Entreprise

Un conseil d'entreprise extraordinaire est convoqué ce jeudi à 9h sur le site de NLMK à Clabecq. A l'ordre du jour : " la situation économique de NLMK Clabecq", sans plus de précision. Selon les syndicats, on ne devrait pas y annoncer de bonnes nouvelles. La RTBF, citant un représentant syndical de la FGTB, évoque la suppression de 150 à 200 emplois, sur les 520 travailleurs fixes que compte l'entreprise sidérurgique, et auxquels s'ajoutent 70 intérimaires.

Le bilan financier de NLMK Clabecq est mauvais depuis des années, de l'aveu même de ses gestionnaires. A Clabecq, on transforme des brames (des blocs d'acier) venus de la maison-mère en Russie en tôles, en plaques qui sont ensuite vendues par NLMK Manage.

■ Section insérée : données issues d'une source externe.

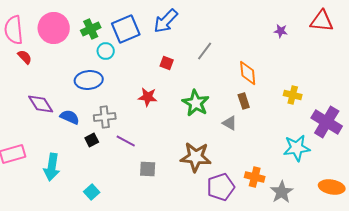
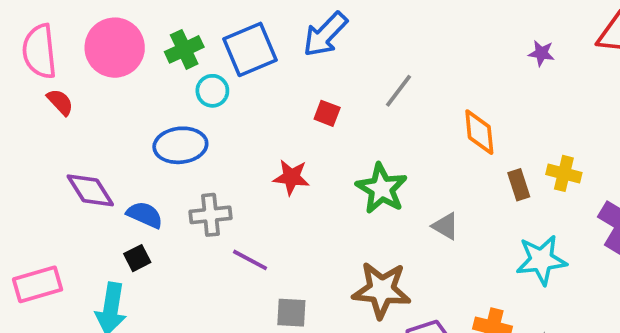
brown rectangle: (244, 101) -> (519, 185), moved
black square: (92, 140) -> (137, 258), moved
cyan star: (297, 148) -> (541, 260), moved

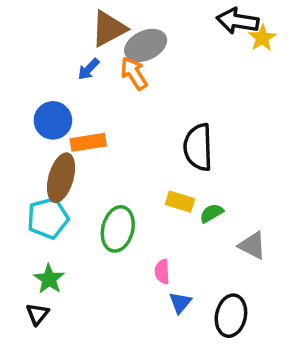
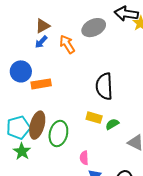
brown triangle: (109, 29) -> (43, 26), moved, size x0.7
gray ellipse: (146, 45) -> (94, 28), moved
brown ellipse: (61, 178) -> (37, 125), moved
green star: (49, 279) -> (22, 151), moved

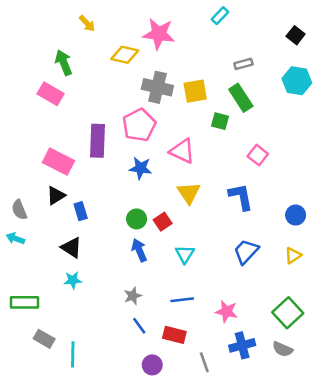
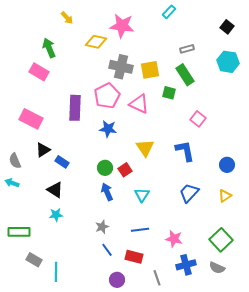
pink triangle: (182, 151) -> (139, 104), moved
pink rectangle: (58, 162) -> (31, 119), moved
blue rectangle: (81, 211) -> (62, 162), turned -40

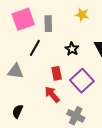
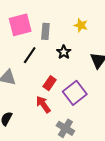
black star: (72, 49) -> (64, 52), moved
red rectangle: (57, 73) -> (50, 83), turned 40

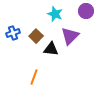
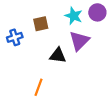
cyan star: (55, 14) -> (74, 16), moved
brown square: (36, 36) -> (41, 24), moved, turned 32

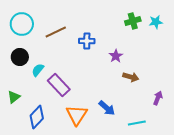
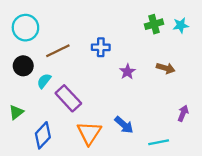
brown line: (56, 32) -> (58, 51), moved
purple star: (116, 56) -> (127, 72), moved
brown arrow: (131, 77) -> (166, 68), moved

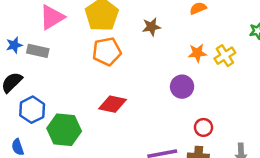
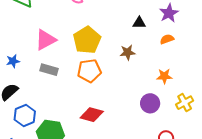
gray rectangle: (38, 51) -> (49, 70), moved
yellow cross: (225, 56) -> (185, 103), moved

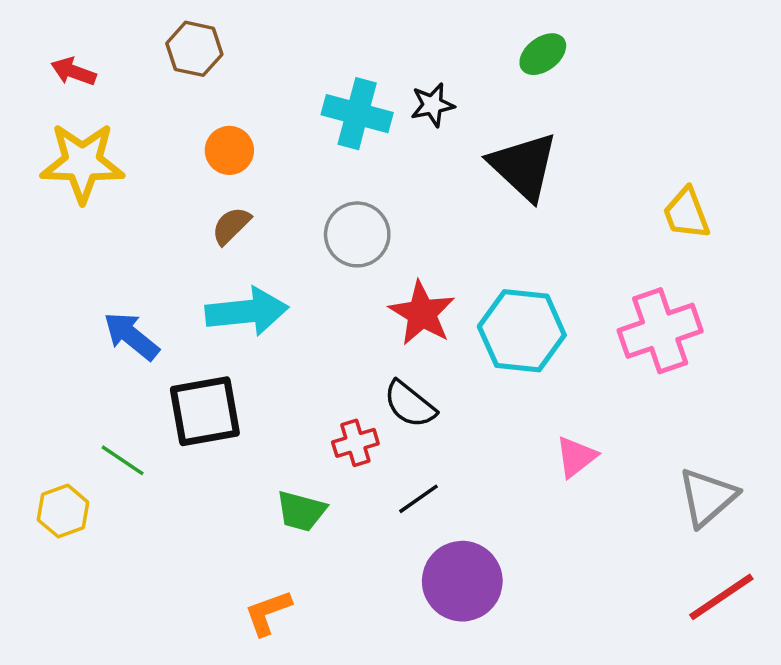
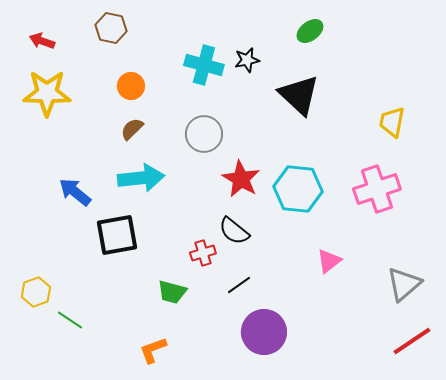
yellow trapezoid: (686, 213) -> (392, 122), turned 32
green line: (123, 460) -> (70, 320), moved

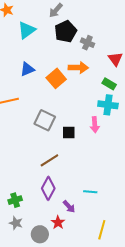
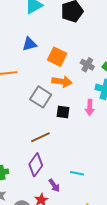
gray cross: (87, 43) -> (87, 65), moved
orange arrow: (78, 68) -> (62, 82), moved
orange square: (56, 78) -> (57, 57), turned -30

"Cela veut dire que Clabecq supporte les coûts sans faire de bénéfices puisqu'ils sont réalisés par Manage", explique Lahoucine Ourhribel, permanent CSC Metea du Brabant wallon. "L'unité où l'on fabrique des plaques est lourdement déficitaire, malgré les efforts de la direction pour la rendre rentable. Le groupe NLMK pourrait décider de la fermer. Mais plusieurs scénarios sont possibles", ajoute le syndicaliste. Et d'évoquer une possible délocalisation de la production de plaques vers d'autres usines du groupe ou la volonté de NLMK de recentrer la production à Clabecq sur des tôles à haute valeur ajoutée.

Lahoucine Ourhribel ne veut pas s'avancer à faire des prévisions mais il s'attend à ce que l'on annonce jeudi "très probablement un repositionnement stratégique et le lancement d'une procédure Renault, vu le contexte mondial de surcapacité de production d'acier et la stagnation des ventes".

"Les organisations syndicales devront imaginer un scénario alternatif à celui que devrait annoncer la direction. Nous n'accepterons pas un bain de sang social, qu'on sacrifie des travailleurs. Marre qu'ils soient considérés comme une variable d'ajustement des coûts !", lance le permanent de la CSC.

Le groupe sidérurgique russe NLKM est le premier producteur mondial de brames. Sa filiale belge, NLMK Belgium Holdings compte trois sites (Clabecq, Manage et La Louvière) et emploie près de 1200 personnes. La Sogepa, le bras financier de la Région wallonne, est actionnaire du holding à 49%.